EXERCISE: Duplicate the part of the entries that opens with the line containing "harus sempurna setiap" and closes with the line containing "itu rasanya seperti", including both of those lines.

Saved data entries:
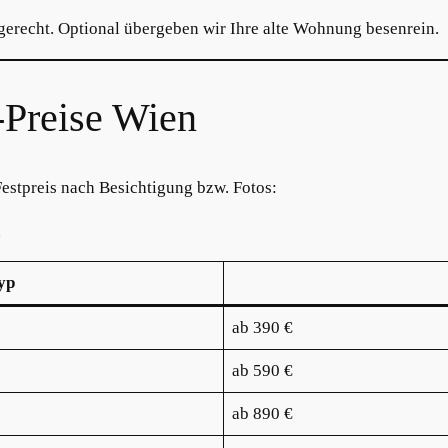
gerecht. Optional übergeben wir Ihre alte Wohnung besenrein.
-Preise Wien
Festpreis nach Besichtigung bzw. Fotos:
h
yp
ab 390 €
ab 590 €
ab 890 €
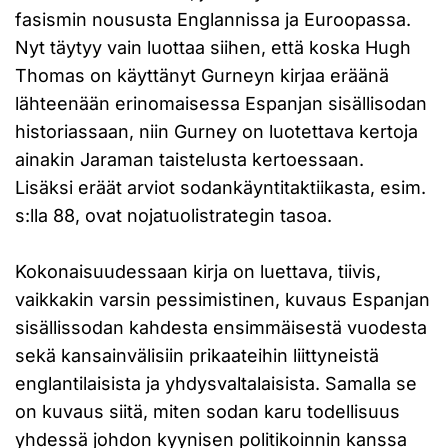
fasismin noususta Englannissa ja Euroopassa.
Nyt täytyy vain luottaa siihen, että koska Hugh
Thomas on käyttänyt Gurneyn kirjaa eräänä
lähteenään erinomaisessa Espanjan sisällisodan
historiassaan, niin Gurney on luotettava kertoja
ainakin Jaraman taistelusta kertoessaan.
Lisäksi eräät arviot sodankäyntitaktiikasta, esim.
s:lla 88, ovat nojatuolistrategin tasoa.
Kokonaisuudessaan kirja on luettava, tiivis,
vaikkakin varsin pessimistinen, kuvaus Espanjan
sisällissodan kahdesta ensimmäisestä vuodesta
sekä kansainvälisiin prikaateihin liittyneistä
englantilaisista ja yhdysvaltalaisista. Samalla se
on kuvaus siitä, miten sodan karu todellisuus
yhdessä johdon kyynisen politikoinnin kanssa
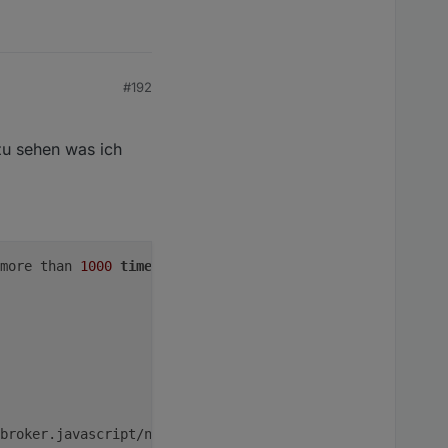
#192
zu sehen was ich
e more than 
1000
times
 per minute! Stopping Script now! Pl
obroker.javascript/node_modules/node-schedule/lib/Invocat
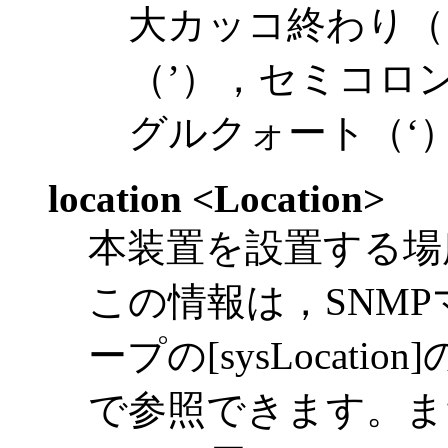
大カッコ終わり（
（’），セミコロ
グルクォート（‘
location <Location>
本装置を設置する場
この情報は，SNMPマ
ープの[sysLocat
で参照できます。また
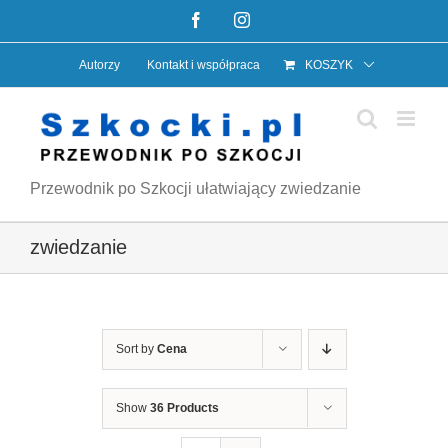
Przejdź
Facebook
Instagram
do
Autorzy
Kontakt i współpraca
KOSZYK
zawartości
Przewodnik po Szkocji ułatwiający zwiedzanie
zwiedzanie
Sort by
Cena
Show
36 Products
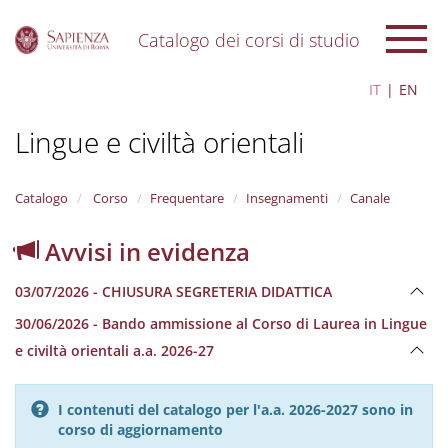
Catalogo dei corsi di studio
S
IT
EN
k
i
Lingue e civiltà orientali
p
t
o
m
Catalogo
Corso
Frequentare
Insegnamenti
Canale
a
i
Avvisi in evidenza
n
c
03/07/2026 - CHIUSURA SEGRETERIA DIDATTICA
o
n
30/06/2026 - Bando ammissione al Corso di Laurea in Lingue
t
e civiltà orientali a.a. 2026-27
e
n
t
I contenuti del catalogo per l'a.a. 2026-2027 sono in
corso di aggiornamento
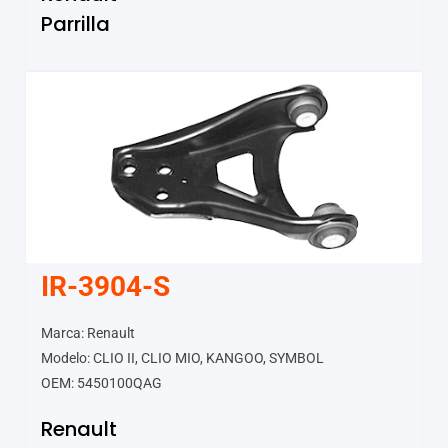
Parrilla
IR-3904-S
Marca: Renault
Modelo: CLIO II, CLIO MIO, KANGOO, SYMBOL
OEM: 5450100QAG
Renault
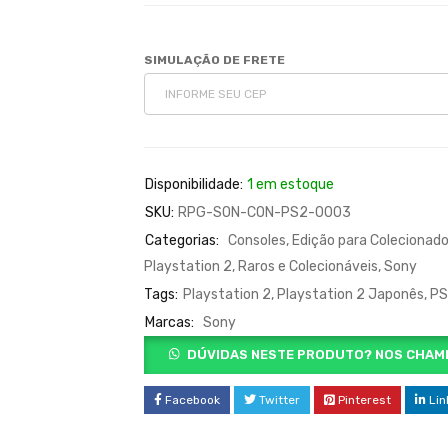
SIMULAÇÃO DE FRETE
Disponibilidade:
1 em estoque
SKU:
RPG-SON-CON-PS2-0003
Categorias:
Consoles
,
Edição para Colecionad
Playstation 2
,
Raros e Colecionáveis
,
Sony
Tags:
Playstation 2
,
Playstation 2 Japonês
,
PS
Marcas:
Sony
DÚVIDAS NESTE PRODUTO? NOS CHAM
Facebook
Twitter
Pinterest
Lin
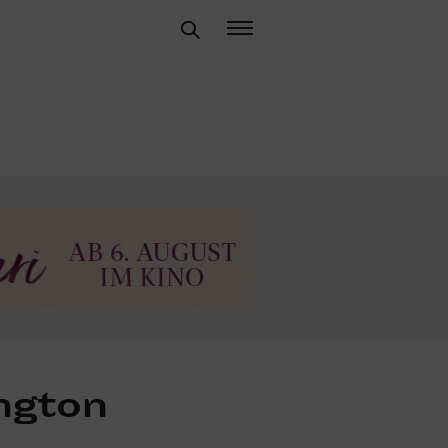
ington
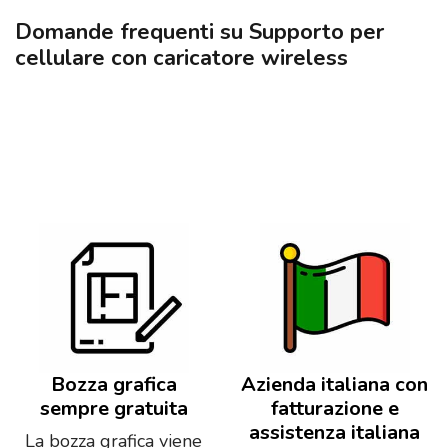
Domande frequenti su Supporto per
cellulare con caricatore wireless
Bozza grafica
Azienda italiana con
sempre gratuita
fatturazione e
assistenza italiana
La bozza grafica viene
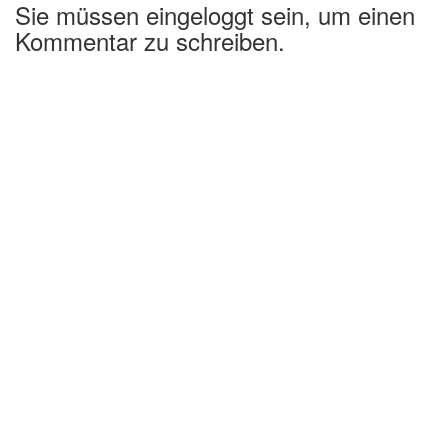
Sie müssen eingeloggt sein, um einen
Kommentar zu schreiben.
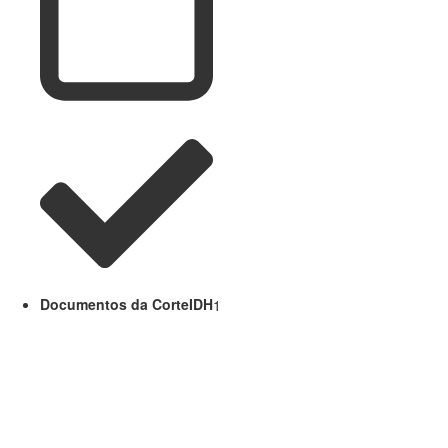
Documentos da CorteIDH
1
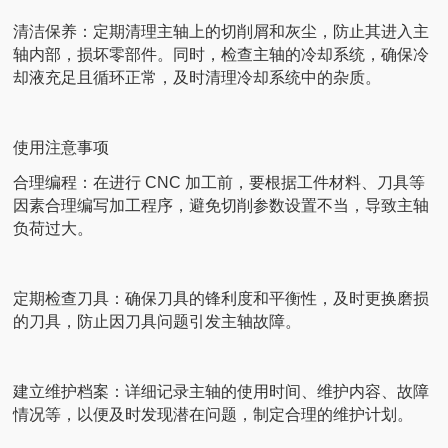
清洁保养：定期清理主轴上的切削屑和灰尘，防止其进入主
轴内部，损坏零部件。同时，检查主轴的冷却系统，确保冷
却液充足且循环正常，及时清理冷却系统中的杂质。
使用注意事项
合理编程：在进行 CNC 加工前，要根据工件材料、刀具等
因素合理编写加工程序，避免切削参数设置不当，导致主轴
负荷过大。
定期检查刀具：确保刀具的锋利度和平衡性，及时更换磨损
的刀具，防止因刀具问题引发主轴故障。
建立维护档案：详细记录主轴的使用时间、维护内容、故障
情况等，以便及时发现潜在问题，制定合理的维护计划。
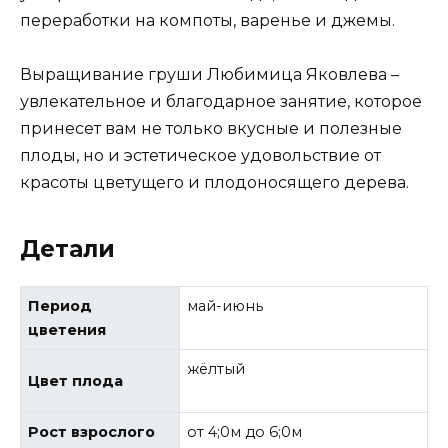
переработки на компоты, варенье и джемы.
Выращивание груши Любимица Яковлева –
увлекательное и благодарное занятие, которое
принесет вам не только вкусные и полезные
плоды, но и эстетическое удовольствие от
красоты цветущего и плодоносящего дерева.
Детали
Период
май-июнь
цветения
жёлтый
Цвет плода
Рост взрослого
от 4;0м до 6;0м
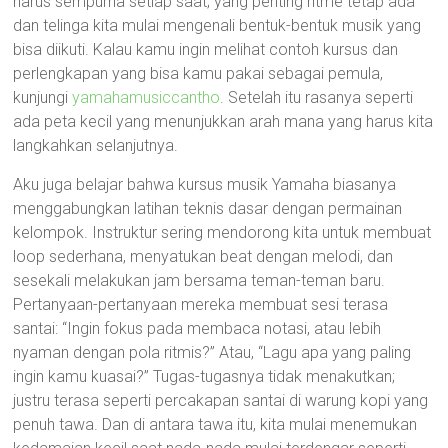
harus sempurna setiap saat; yang penting ritme tetap ada
dan telinga kita mulai mengenali bentuk-bentuk musik yang
bisa diikuti. Kalau kamu ingin melihat contoh kursus dan
perlengkapan yang bisa kamu pakai sebagai pemula,
kunjungi
yamahamusiccantho
. Setelah itu rasanya seperti
ada peta kecil yang menunjukkan arah mana yang harus kita
langkahkan selanjutnya.
Aku juga belajar bahwa kursus musik Yamaha biasanya
menggabungkan latihan teknis dasar dengan permainan
kelompok. Instruktur sering mendorong kita untuk membuat
loop sederhana, menyatukan beat dengan melodi, dan
sesekali melakukan jam bersama teman-teman baru.
Pertanyaan-pertanyaan mereka membuat sesi terasa
santai: “Ingin fokus pada membaca notasi, atau lebih
nyaman dengan pola ritmis?” Atau, “Lagu apa yang paling
ingin kamu kuasai?” Tugas-tugasnya tidak menakutkan;
justru terasa seperti percakapan santai di warung kopi yang
penuh tawa. Dan di antara tawa itu, kita mulai menemukan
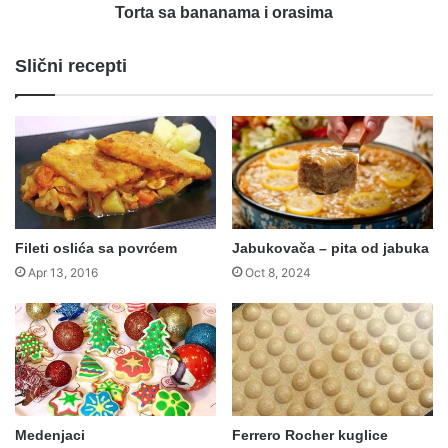
Torta sa bananama i orasima
Slični recepti
Fileti oslića sa povrćem
Jabukovača – pita od jabuka
Apr 13, 2016
Oct 8, 2024
Medenjaci
Ferrero Rocher kuglice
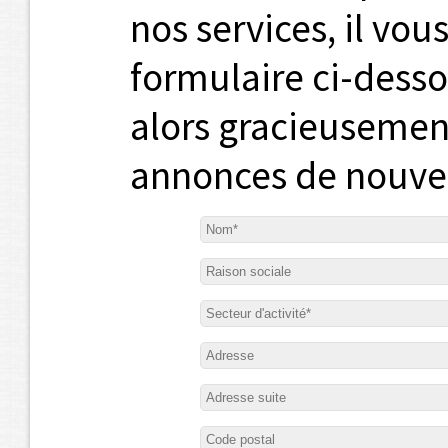
nos services, il vou
formulaire ci-dess
alors gracieusemen
annonces de nouve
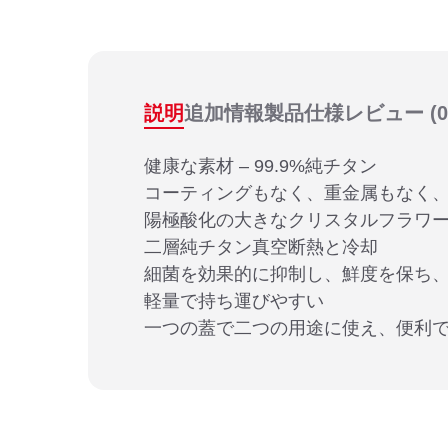
説明
追加情報
製品仕様
レビュー
(0
健康な素材 – 99.9%純チタン
コーティングもなく、重金属もなく
陽極酸化の大きなクリスタルフラワ
二層純チタン真空断熱と冷却
細菌を効果的に抑制し、鮮度を保ち
軽量で持ち運びやすい
一つの蓋で二つの用途に使え、便利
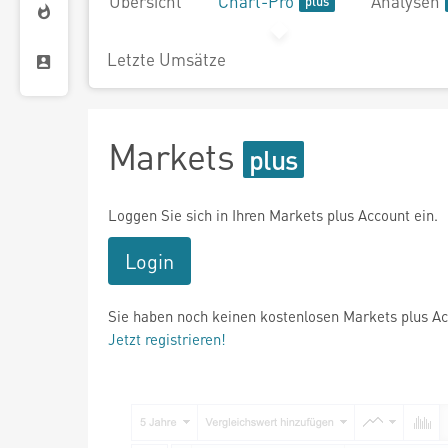
Übersicht
Chart-Pro
Analysen
Letzte Umsätze
Markets
Loggen Sie sich in Ihren Markets plus Account ein.
Login
Sie haben noch keinen kostenlosen Markets plus A
Jetzt registrieren!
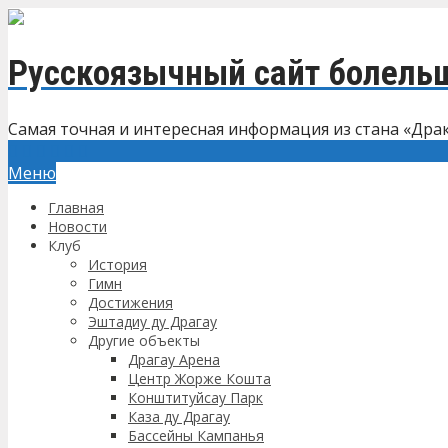
Русскоязычный сайт болель
Самая точная и интересная информация из стана «Дра
Меню
Главная
Новости
Клуб
История
Гимн
Достижения
Эштадиу ду Драгау
Другие объекты
Драгау Арена
Центр Жорже Кошта
Конштитуйсау Парк
Каза ду Драгау
Бассейны Кампанья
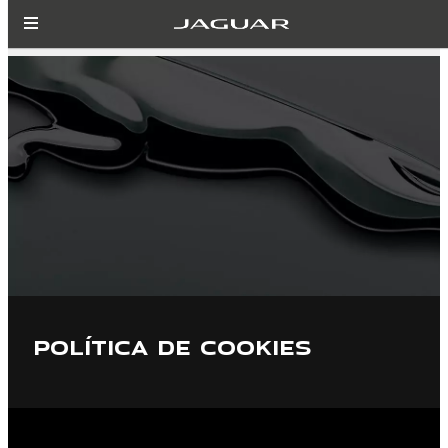
POLÍTICA DE COOKIES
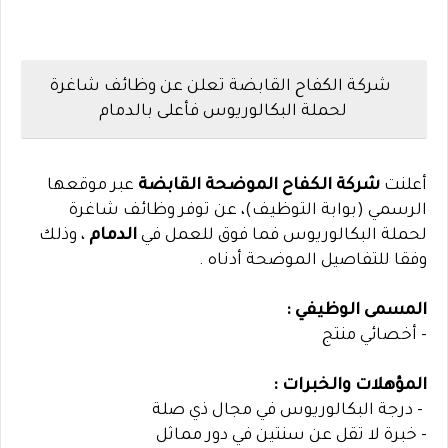
شركة الكفاح القابضة تعلن عن وظائف شاغرة
لحملة البكالوريوس فأعلى بالدمام
أعلنت
شركة الكفاح الموضحة القابضة
عبر موقعها
الرسمي (بوابة التوظيف)، عن توفر وظائف شاغرة
لحملة البكالوريوس فما فوق للعمل في
الدمام
، وذلك
وفقا للتفاصيل الموضحة أدناه .
المسمى الوظيفي :
- أخصائي منتج
المؤهلات والخبرات :
- درجة البكالوريوس في مجال ذي صلة
- خبرة لا تقل عن سنتين في دور مماثل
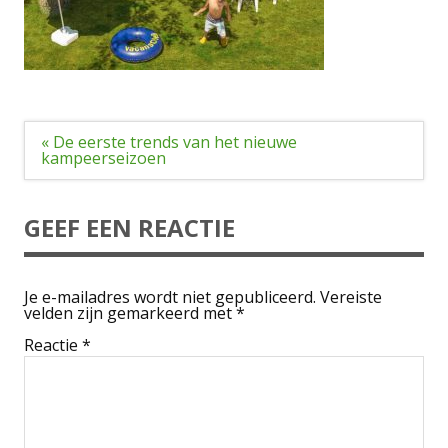
Bericht
« De eerste trends van het nieuwe
navigatie
kampeerseizoen
GEEF EEN REACTIE
Je e-mailadres wordt niet gepubliceerd.
Vereiste
velden zijn gemarkeerd met
*
Reactie
*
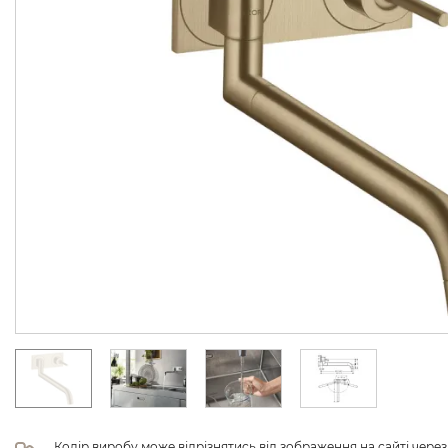
Колір виробу може відрізнятись від зображення на сайті чере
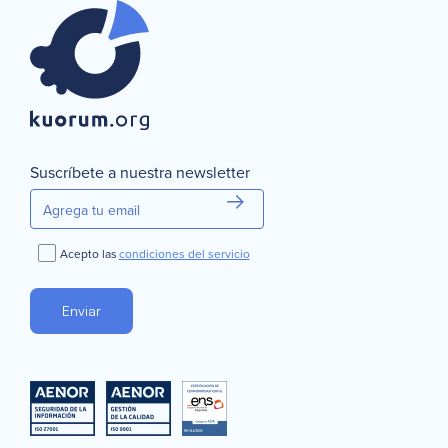
Suscríbete a nuestra newsletter
Acepto las
condiciones del servicio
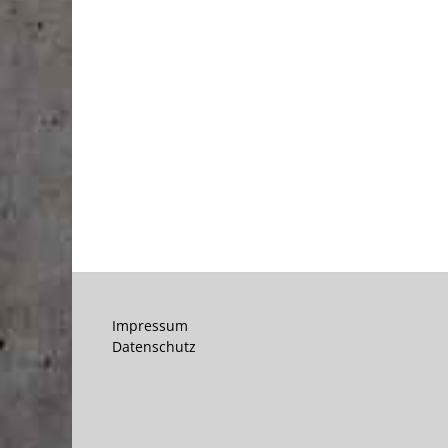
Impressum
Datenschutz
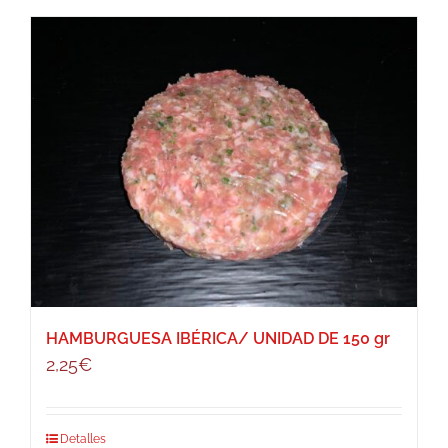
HAMBURGUESA IBÉRICA/ UNIDAD DE 150 gr
2,25
€
Detalles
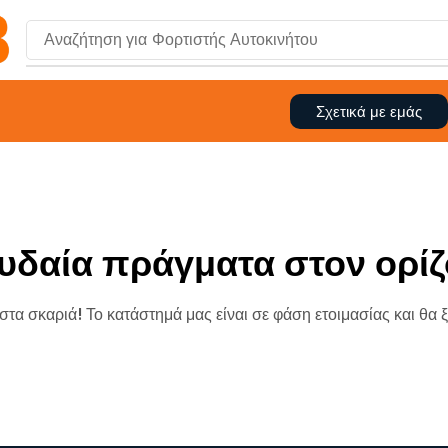
Αναζήτηση για
Φορτιστής Αυτοκινήτου
Σχετικά με εμάς
υδαία πράγματα στον ορίζ
 στα σκαριά! Το κατάστημά μας είναι σε φάση ετοιμασίας και θα 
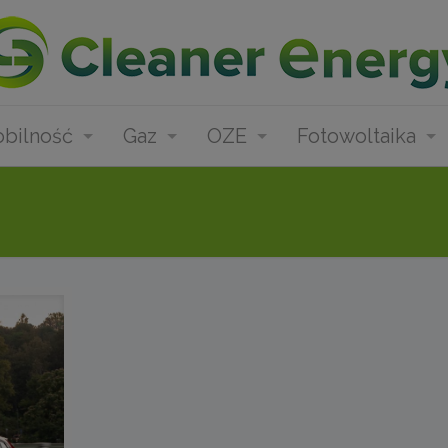
bilność
Gaz
OZE
Fotowoltaika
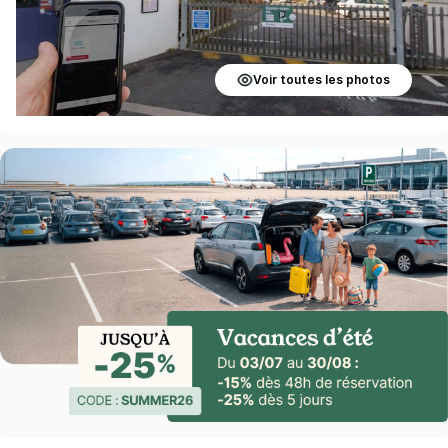
Voir toutes les photos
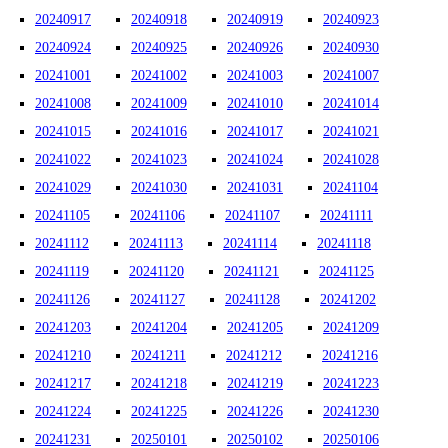
20240917
20240918
20240919
20240923
20240924
20240925
20240926
20240930
20241001
20241002
20241003
20241007
20241008
20241009
20241010
20241014
20241015
20241016
20241017
20241021
20241022
20241023
20241024
20241028
20241029
20241030
20241031
20241104
20241105
20241106
20241107
20241111
20241112
20241113
20241114
20241118
20241119
20241120
20241121
20241125
20241126
20241127
20241128
20241202
20241203
20241204
20241205
20241209
20241210
20241211
20241212
20241216
20241217
20241218
20241219
20241223
20241224
20241225
20241226
20241230
20241231
20250101
20250102
20250106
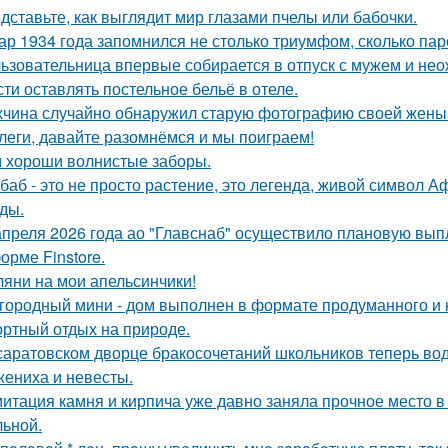
дставьте, как выглядит мир глазами пчелы или бабочки.
ар 1934 года запомнился не столько триумфом, сколько пар
ьзовательница впервые собирается в отпуск с мужем и нео
сти оставлять постельное бельё в отеле.
чина случайно обнаружил старую фотографию своей жены и
леги, давайте разомнёмся и мы поиграем!
 хороши волнистые заборы.
баб - это не просто растение, это легенда, живой символ 
ды.
апреля 2026 года ао "Главснаб" осуществило плановую вып
орме Finstore.
ляни на мои апельсинчики!
городный мини - дом выполнен в формате продуманного и 
ртный отдых на природе.
саратовском дворце бракосочетаний школьников теперь вод
жениха и невесты.
итация камня и кирпича уже давно заняла прочное место в
льной.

RESPONSE:
harus sempurna setiap saat; yang penting ritme tetap ada
dan telinga kita mulai mengenali bentuk-bentuk musik yang
bisa diikuti. Kalau kamu ingin melihat contoh kursus dan
perlengkapan yang bisa kamu pakai sebagai pemula,
kunjungi
yamahamusiccantho
. Setelah itu rasanya seperti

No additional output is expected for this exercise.